- [INSTRUCTIONS FOR THE TASK]
In the copy, keep the lines from the first line of the material below through the line containing "FileGroup-Block-CryptFiles.ps1" exactly as they are, and include no pictures.

- [PROVIDED RECORDS]
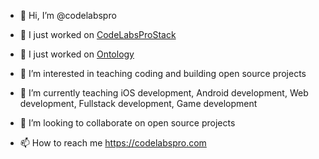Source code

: - 👋 Hi, I’m @codelabspro

- 🔭 I just worked on [CodeLabsProStack](https://github.com/codelabspro/CodeLabsProStack)
- 🔭 I just worked on [Ontology](https://github.com/codelabspro/ontology)
- 👀 I’m interested in teaching coding and building open source projects
- 🌱 I’m currently teaching iOS development, Android development, Web development, Fullstack development, Game development
- 💞️ I’m looking to collaborate on open source projects
- 📫 How to reach me https://codelabspro.com

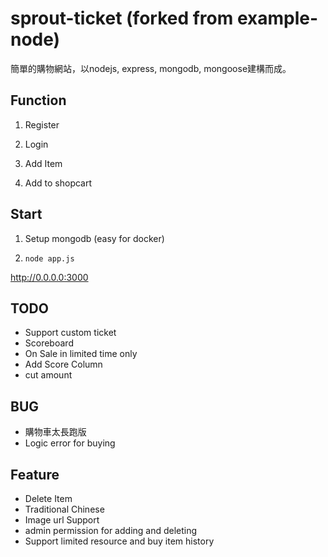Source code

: # sprout-ticket (forked from example-node)
簡單的購物網站，以nodejs, express, mongodb, mongoose建構而成。

## Function
1. Register
 
2. Login

3. Add Item

4. Add to shopcart


## Start

1. Setup mongodb (easy for docker)

2. `node app.js`

http://0.0.0.0:3000



## TODO 
- Support custom ticket
- Scoreboard
- On Sale in limited time only
- Add Score Column
- cut amount

## BUG
- 購物車太長跑版
- Logic error for buying

## Feature
- Delete Item
- Traditional Chinese
- Image url Support
- admin permission for adding and deleting
- Support limited resource and buy item history
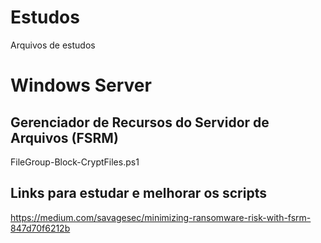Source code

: # Estudos
Arquivos de estudos

# Windows Server

## Gerenciador de Recursos do Servidor de Arquivos (FSRM)
FileGroup-Block-CryptFiles.ps1 

## Links para estudar e melhorar os scripts
https://medium.com/savagesec/minimizing-ransomware-risk-with-fsrm-847d70f6212b
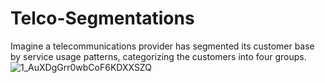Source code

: # Telco-Segmentations
Imagine a telecommunications provider has segmented its customer base by service usage patterns, categorizing the customers into four groups.
![1_AuXDgGrr0wbCoF6KDXXSZQ](https://user-images.githubusercontent.com/53507106/133405247-3cffd0a1-a9a5-4684-b3bc-a7206840d89f.jpeg)
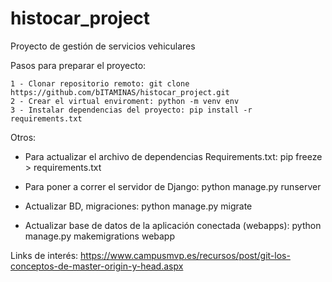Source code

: # histocar_project
Proyecto de gestión de servicios vehiculares

Pasos para preparar el proyecto:

    1 - Clonar repositorio remoto: git clone https://github.com/bITAMINAS/histocar_project.git
    2 - Crear el virtual enviroment: python -m venv env
    3 - Instalar dependencias del proyecto: pip install -r requirements.txt 

Otros:
- Para actualizar el archivo de dependencias Requirements.txt:
    pip freeze > requirements.txt

- Para poner a correr el servidor de Django:
    python manage.py runserver
- Actualizar BD, migraciones:
    python manage.py migrate

- Actualizar base de datos de la aplicación conectada (webapps):
    python manage.py makemigrations webapp

Links de interés:
    https://www.campusmvp.es/recursos/post/git-los-conceptos-de-master-origin-y-head.aspx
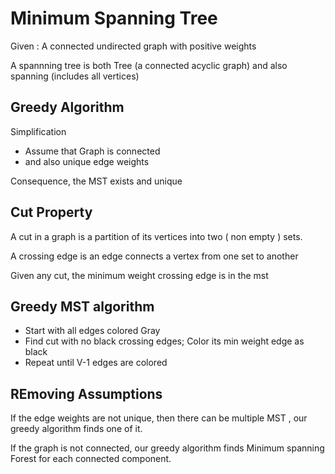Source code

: Minimum Spanning Tree
=

Given : A connected undirected graph with positive weights

A spannning tree is both Tree (a connected acyclic graph) and also spanning (includes all vertices)


Greedy Algorithm
-

Simplification

  * Assume that Graph is connected
  * and also unique edge weights

Consequence, the MST exists and unique


Cut Property
-
  A cut in a graph is a partition of its vertices into two ( non empty ) sets.
  
  A crossing edge is an edge connects a vertex from one set to another


Given any cut, the minimum weight crossing edge is in the mst


Greedy MST algorithm
-

 * Start with all edges colored Gray
 * Find cut with no black crossing edges; Color its min weight edge as black
 * Repeat until V-1 edges are colored
 
REmoving Assumptions
-

  If the edge weights are not unique, then there can be multiple MST , our greedy algorithm finds one of it.
  
  If the graph is not connected, our greedy algorithm finds Minimum spanning Forest for each connected component.
  
  
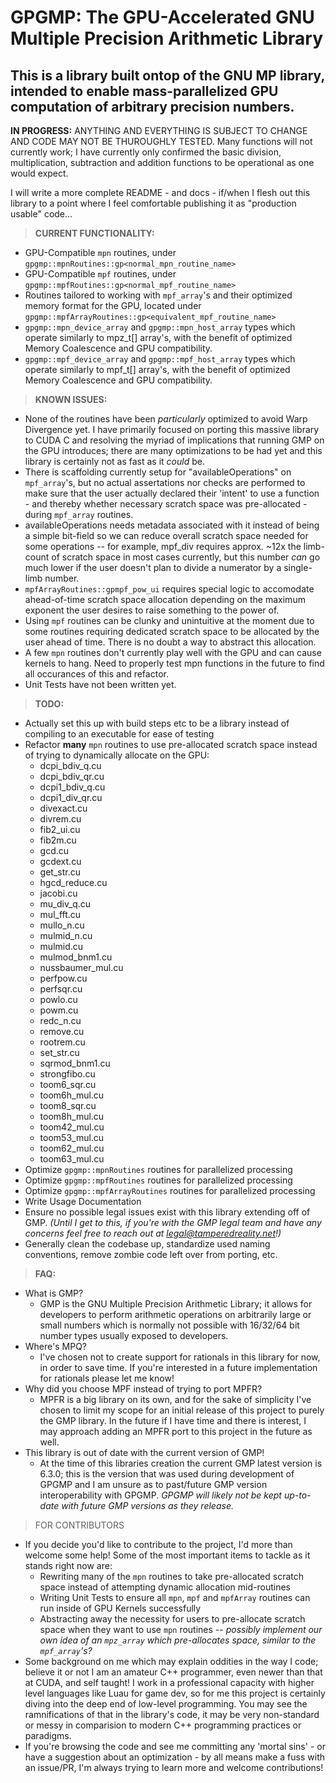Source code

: # **GPGMP:** The GPU-Accelerated GNU Multiple Precision Arithmetic Library

## This is a library built ontop of the GNU MP library, intended to enable mass-parallelized GPU computation of arbitrary precision numbers.

**IN PROGRESS:** ANYTHING AND EVERYTHING IS SUBJECT TO CHANGE AND CODE MAY NOT BE THUROUGHLY TESTED. Many functions will not currently work; I have currently only confirmed the basic division, multiplication, subtraction and addition functions to be operational as one would expect.

I will write a more complete README - and docs - if/when I flesh out this library to a point where I feel comfortable publishing it as "production usable" code...

> **CURRENT FUNCTIONALITY:**
- GPU-Compatible `mpn` routines, under `gpgmp::mpnRoutines::gp<normal_mpn_routine_name>`
- GPU-Compatible `mpf` routines, under `gpgmp::mpfRoutines::gp<normal_mpf_routine_name>`
- Routines tailored to working with `mpf_array`'s and their optimized memory format for the GPU, located under `gpgmp::mpfArrayRoutines::gp<equivalent_mpf_routine_name>`
- `gpgmp::mpn_device_array` and `gpgmp::mpn_host_array` types which operate similarly to mpz_t[] array's, with the benefit of optimized Memory Coalescence and GPU compatibility.
- `gpgmp::mpf_device_array` and `gpgmp::mpf_host_array` types which operate similarly to mpf_t[] array's, with the benefit of optimized Memory Coalescence and GPU compatibility.

> **KNOWN ISSUES:**
- None of the routines have been *particularly* optimized to avoid Warp Divergence yet. I have primarily focused on porting this massive library to CUDA C and resolving the myriad of implications that running GMP on the GPU introduces; there are many optimizations to be had yet and this library is certainly not as fast as it *could* be.
- There is scaffolding currently setup for "availableOperations" on `mpf_array`'s, but no actual assertations nor checks are performed to make sure that the user actually declared their 'intent' to use a function - and thereby whether necessary scratch space was pre-allocated - during `mpf_array` routines.
- availableOperations needs metadata associated with it instead of being a simple bit-field so we can reduce overall scratch space needed for some operations -- for example, mpf_div requires approx. ~12x the limb-count of scratch space in most cases currently, but this number *can* go much lower if the user doesn't plan to divide a numerator by a single-limb number.
- `mpfArrayRoutines::gpmpf_pow_ui` requires special logic to accomodate ahead-of-time scratch space allocation depending on the maximum exponent the user desires to raise something to the power of.
- Using `mpf` routines can be clunky and unintuitive at the moment due to some routines requiring dedicated scratch space to be allocated by the user ahead of time. There is no doubt a way to abstract this allocation.
- A few `mpn` routines don't currently play well with the GPU and can cause kernels to hang. Need to properly test mpn functions in the future to find all occurances of this and refactor.
- Unit Tests have not been written yet.

> **TODO:**
- Actually set this up with build steps etc to be a library instead of compiling to an executable for ease of testing
- Refactor __**many**__ `mpn` routines to use pre-allocated scratch space instead of trying to dynamically allocate on the GPU:
  - dcpi_bdiv_q.cu
  - dcpi_bdiv_qr.cu
  - dcpi1_bdiv_q.cu
  - dcpi1_div_qr.cu
  - divexact.cu
  - divrem.cu
  - fib2_ui.cu
  - fib2m.cu
  - gcd.cu
  - gcdext.cu
  - get_str.cu
  - hgcd_reduce.cu
  - jacobi.cu
  - mu_div_q.cu
  - mul_fft.cu
  - mullo_n.cu
  - mulmid_n.cu
  - mulmid.cu
  - mulmod_bnm1.cu
  - nussbaumer_mul.cu
  - perfpow.cu
  - perfsqr.cu
  - powlo.cu
  - powm.cu
  - redc_n.cu
  - remove.cu
  - rootrem.cu
  - set_str.cu
  - sqrmod_bnm1.cu
  - strongfibo.cu
  - toom6_sqr.cu
  - toom6h_mul.cu
  - toom8_sqr.cu
  - toom8h_mul.cu
  - toom42_mul.cu
  - toom53_mul.cu
  - toom62_mul.cu
  - toom63_mul.cu
- Optimize `gpgmp::mpnRoutines` routines for parallelized processing
- Optimize `gpgmp::mpfRoutines` routines for parallelized processing
- Optimize `gpgmp::mpfArrayRoutines` routines for parallelized processing
- Write Usage Documentation
- Ensure no possible legal issues exist with this library extending off of GMP. *(Until I get to this, if you're with the GMP legal team and have any concerns feel free to reach out at legal@tamperedreality.net!)*
- Generally clean the codebase up, standardize used naming conventions, remove zombie code left over from porting, etc.


> **FAQ:**
- What is GMP?
  - GMP is the GNU Multiple Precision Arithmetic Library; it allows for developers to perform arithmetic operations on arbitrarily large or small numbers which is normally not possible with 16/32/64 bit number types usually exposed to developers.
- Where's MPQ?
  - I've chosen not to create support for rationals in this library for now, in order to save time. If you're interested in a future implementation for rationals please let me know!
- Why did you choose MPF instead of trying to port MPFR?
  - MPFR is a big library on its own, and for the sake of simplicity I've chosen to limit my scope for an initial release of this project to purely the GMP library. In the future if I have time and there is interest, I may approach adding an MPFR port to this project in the future as well.
- This library is out of date with the current version of GMP!
  - At the time of this libraries creation the current GMP latest version is 6.3.0; this is the version that was used during development of GPGMP and I am unsure as to past/future GMP version interoperability with GPGMP. *GPGMP will likely not be kept up-to-date with future GMP versions as they release.*

> FOR CONTRIBUTORS

- If you decide you'd like to contribute to the project, I'd more than welcome some help! Some of the most important items to tackle as it stands right now are:
  - Rewriting many of the `mpn` routines to take pre-allocated scratch space instead of attempting dynamic allocation mid-routines
  - Writing Unit Tests to ensure all `mpn`, `mpf` and `mpfArray` routines can run inside of GPU Kernels successfully
  - Abstracting away the necessity for users to pre-allocate scratch space when they want to use `mpn` routines -- *possibly implement our own idea of an `mpz_array` which pre-allocates space, similar to the `mpf_array`'s?*
- Some background on me which may explain oddities in the way I code; believe it or not I am an amateur C++ programmer, even newer than that at CUDA, and self taught! I work in a professional capacity with higher level languages like Luau for game dev, so for me this project is certainly diving into the deep end of low-level programming. You may see the ramnifications of that in the library's code, it may be very non-standard or messy in comparision to modern C++ programming practices or paradigms.
- If you're browsing the code and see me committing any 'mortal sins' - or have a suggestion about an optimization - by all means make a fuss with an issue/PR, I'm always trying to learn more and welcome contributions!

- [WRITTEN REPLY]
Source code

: - 👋 Hi, I’m @codelabspro

- 🔭 I just worked on [CodeLabsProStack](https://github.com/codelabspro/CodeLabsProStack)
- 🔭 I just worked on [Ontology](https://github.com/codelabspro/ontology)
- 👀 I’m interested in teaching coding and building open source projects
- 🌱 I’m currently teaching iOS development, Android development, Web development, Fullstack development, Game development
- 💞️ I’m looking to collaborate on open source projects
- 📫 How to reach me https://codelabspro.com

Source code

: # sprout-ticket (forked from example-node)
簡單的購物網站，以nodejs, express, mongodb, mongoose建構而成。

## Function
1. Register
 
2. Login

3. Add Item

4. Add to shopcart


## Start

1. Setup mongodb (easy for docker)

2. `node app.js`

http://0.0.0.0:3000



## TODO 
- Support custom ticket
- Scoreboard
- On Sale in limited time only
- Add Score Column
- cut amount

## BUG
- 購物車太長跑版
- Logic error for buying

## Feature
- Delete Item
- Traditional Chinese
- Image url Support
- admin permission for adding and deleting
- Support limited resource and buy item history
Source code

: # Estudos
Arquivos de estudos

# Windows Server

## Gerenciador de Recursos do Servidor de Arquivos (FSRM)
FileGroup-Block-CryptFiles.ps1 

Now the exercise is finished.